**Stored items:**
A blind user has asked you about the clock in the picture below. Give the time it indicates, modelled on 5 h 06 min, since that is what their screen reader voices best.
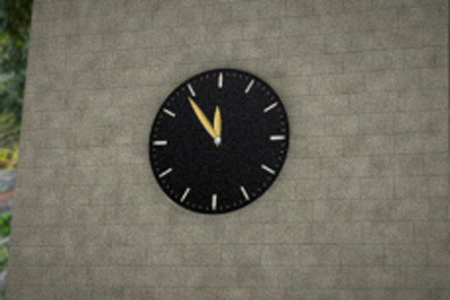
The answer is 11 h 54 min
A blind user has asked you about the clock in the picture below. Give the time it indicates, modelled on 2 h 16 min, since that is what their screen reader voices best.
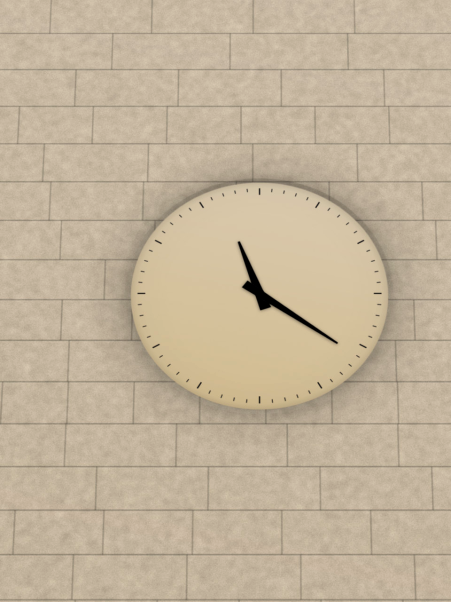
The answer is 11 h 21 min
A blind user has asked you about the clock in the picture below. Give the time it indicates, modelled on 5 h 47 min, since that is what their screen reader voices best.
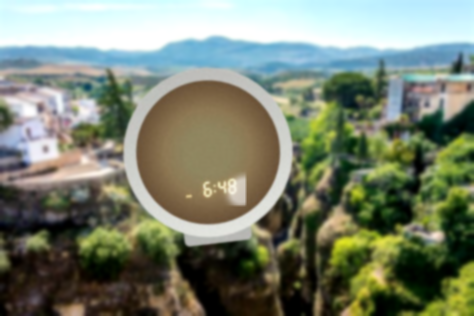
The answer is 6 h 48 min
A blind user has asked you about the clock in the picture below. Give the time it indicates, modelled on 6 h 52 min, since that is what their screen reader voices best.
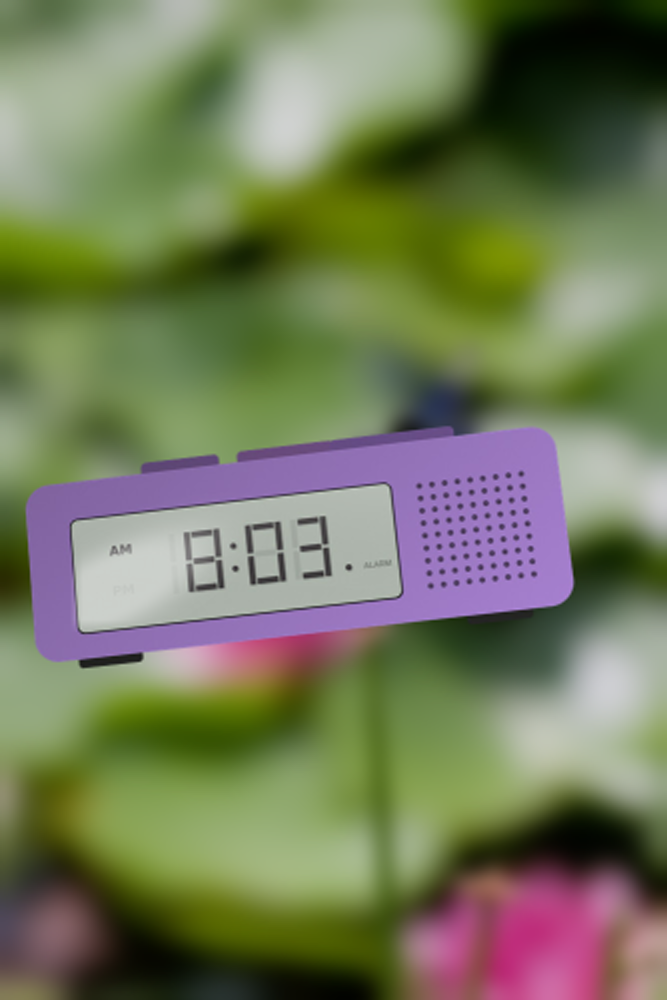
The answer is 8 h 03 min
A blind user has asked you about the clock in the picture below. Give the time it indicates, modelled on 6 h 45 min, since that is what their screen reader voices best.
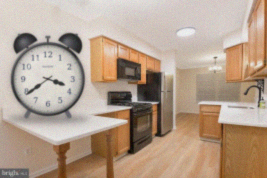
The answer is 3 h 39 min
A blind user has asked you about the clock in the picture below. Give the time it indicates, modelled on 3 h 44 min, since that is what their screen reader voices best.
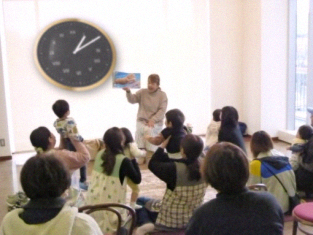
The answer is 1 h 10 min
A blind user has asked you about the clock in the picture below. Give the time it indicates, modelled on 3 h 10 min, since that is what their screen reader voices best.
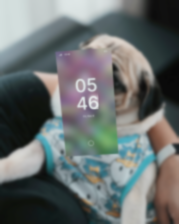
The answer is 5 h 46 min
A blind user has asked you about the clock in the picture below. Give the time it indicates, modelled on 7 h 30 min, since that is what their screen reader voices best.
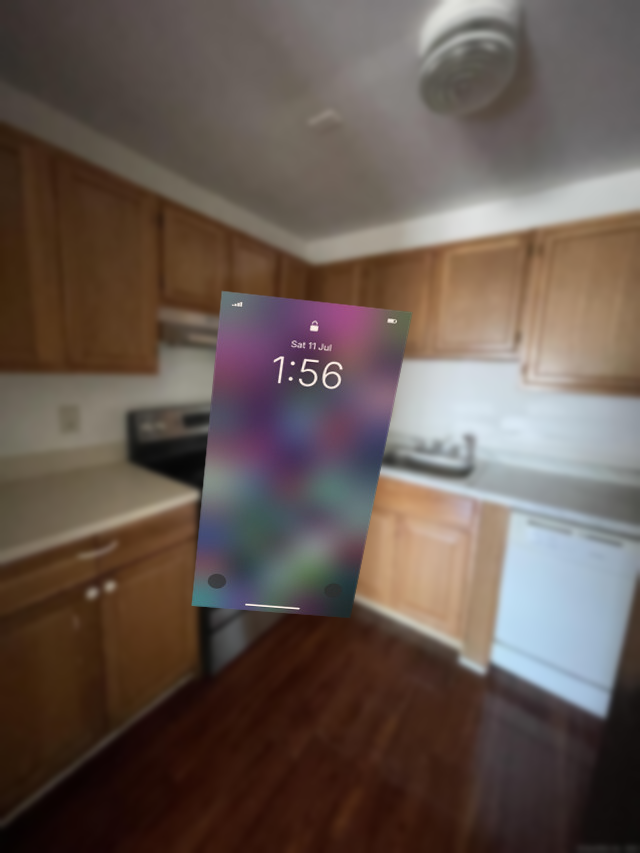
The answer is 1 h 56 min
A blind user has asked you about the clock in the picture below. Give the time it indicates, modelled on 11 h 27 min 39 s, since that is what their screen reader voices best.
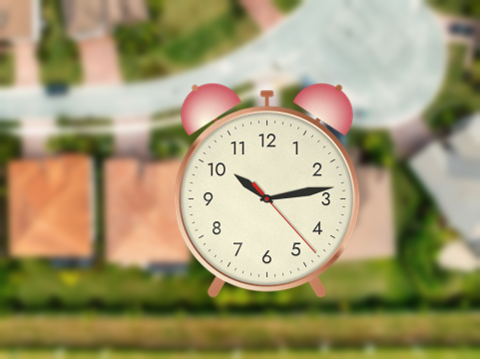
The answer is 10 h 13 min 23 s
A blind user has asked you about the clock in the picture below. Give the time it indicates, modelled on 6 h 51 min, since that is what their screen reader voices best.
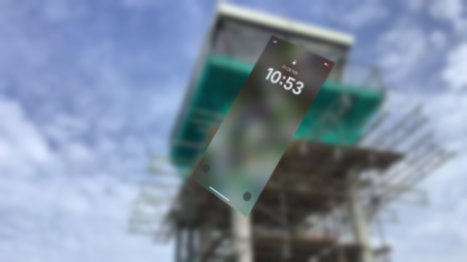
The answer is 10 h 53 min
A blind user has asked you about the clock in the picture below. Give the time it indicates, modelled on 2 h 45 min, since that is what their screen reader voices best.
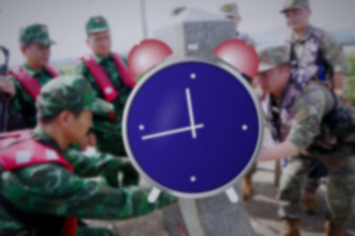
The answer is 11 h 43 min
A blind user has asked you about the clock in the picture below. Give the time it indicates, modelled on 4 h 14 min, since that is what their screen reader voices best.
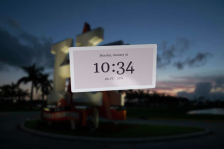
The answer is 10 h 34 min
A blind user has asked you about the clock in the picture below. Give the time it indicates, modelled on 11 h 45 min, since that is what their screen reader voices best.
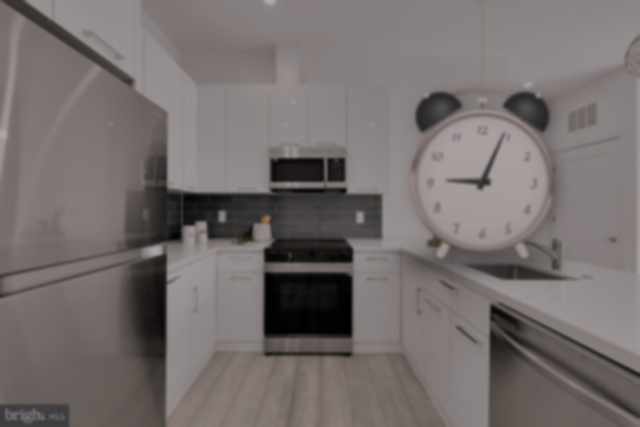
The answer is 9 h 04 min
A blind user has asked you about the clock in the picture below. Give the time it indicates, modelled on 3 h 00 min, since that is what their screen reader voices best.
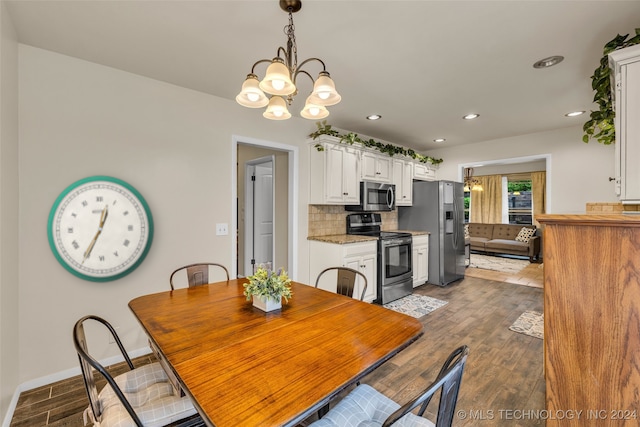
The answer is 12 h 35 min
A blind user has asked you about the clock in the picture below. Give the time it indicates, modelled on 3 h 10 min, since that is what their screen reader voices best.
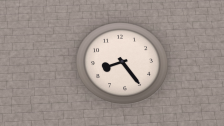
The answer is 8 h 25 min
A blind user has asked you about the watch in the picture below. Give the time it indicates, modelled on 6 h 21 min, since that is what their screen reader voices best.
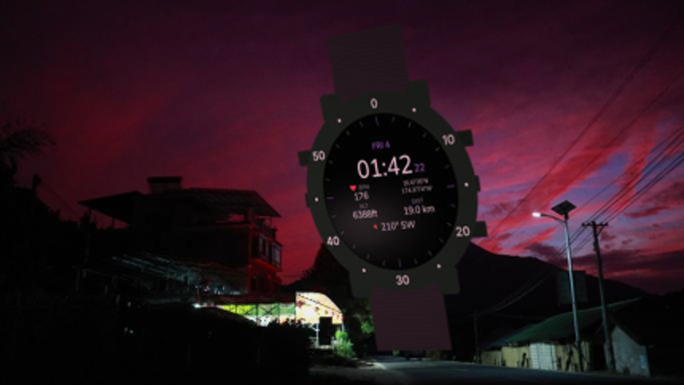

**Short problem:** Find every line in the items above that contains the word "watch" and copy each such line in full. Case counts.

**Output below:**
A blind user has asked you about the watch in the picture below. Give the time it indicates, modelled on 6 h 21 min, since that is what their screen reader voices best.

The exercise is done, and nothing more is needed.